Nanni Wa, another traditional melody also arranged by Huie, was delightfully infectious with Rutter on an alto flute.
Then came the sprightly Kava Time written by Rutter, inspired by her visit to Fiji, which proved to be an audience favourite. The flute dominated and led the piece animatedly played by the ensemble.
Huie’s lyrical, enchanting Largo from 1421 Suite followed, with its rocking melody (as on a ship?) and delicate string finish.
Jasmine Flower again by Huie was a jazz inspired arrangement of a traditional Chinese melody. Rutter on flute opened the work with a short solo and darted and swooped around the rest of the piece.
Rutter’s Papadum was next featuring table flute and cello in fleet staccato Indian Bollywood dance rhythms .
Far Distant Place, as arranged by Rutter, featured Rutter on a special Chinese bamboo flute as well as her usual gold flute.

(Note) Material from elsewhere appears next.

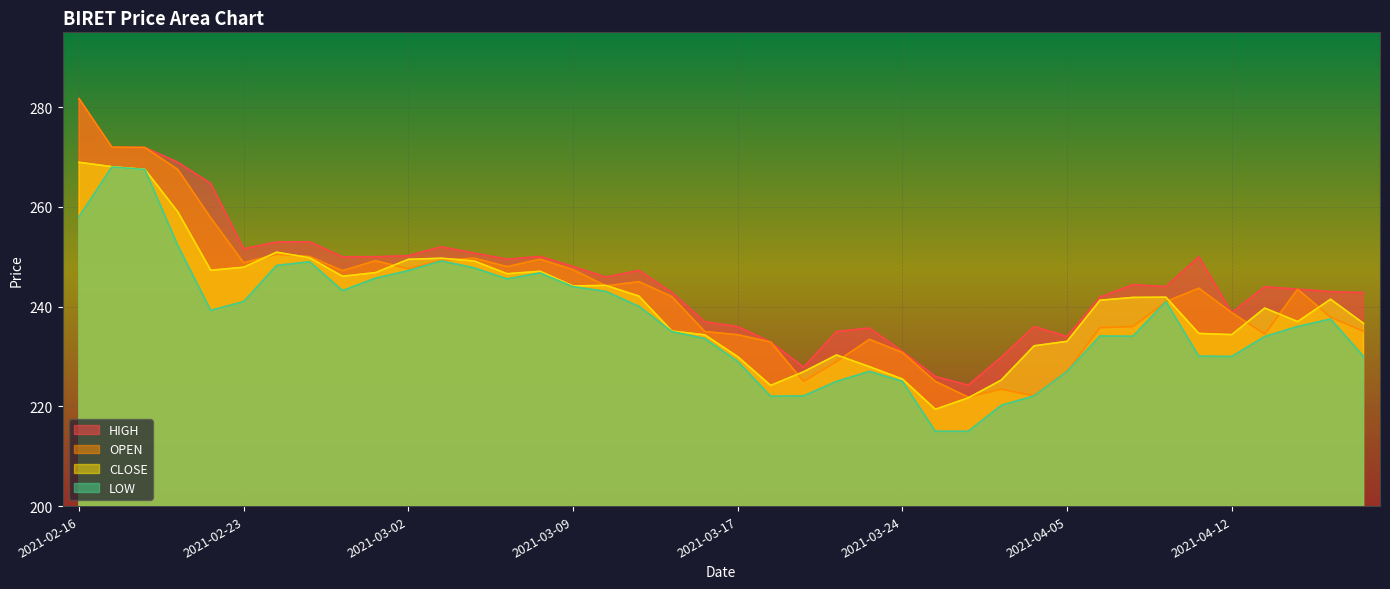

True or false: LOW and OPEN cross at least once.

False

It was a soaring, melancholy, rather wistful work.
Huie’The Snake Dance was next with its sinuous infectious belly-dancing rhythms and concluded with Rutter jumping and a theatrical flourish.
McCartney’s Blackbird – with Huie singing – had a somewhat jazzy feel in this particular arrangement.
Oh Yeah as arranged by Huie was buoyant and bouncy combining jazz and Indian rhythms, with a cascading xylophone finish.
The last piece was Gotta Go by Huie, rather haunting and melancholy with pulsating, glistening strings before we had to leave for lunch with CDs also available.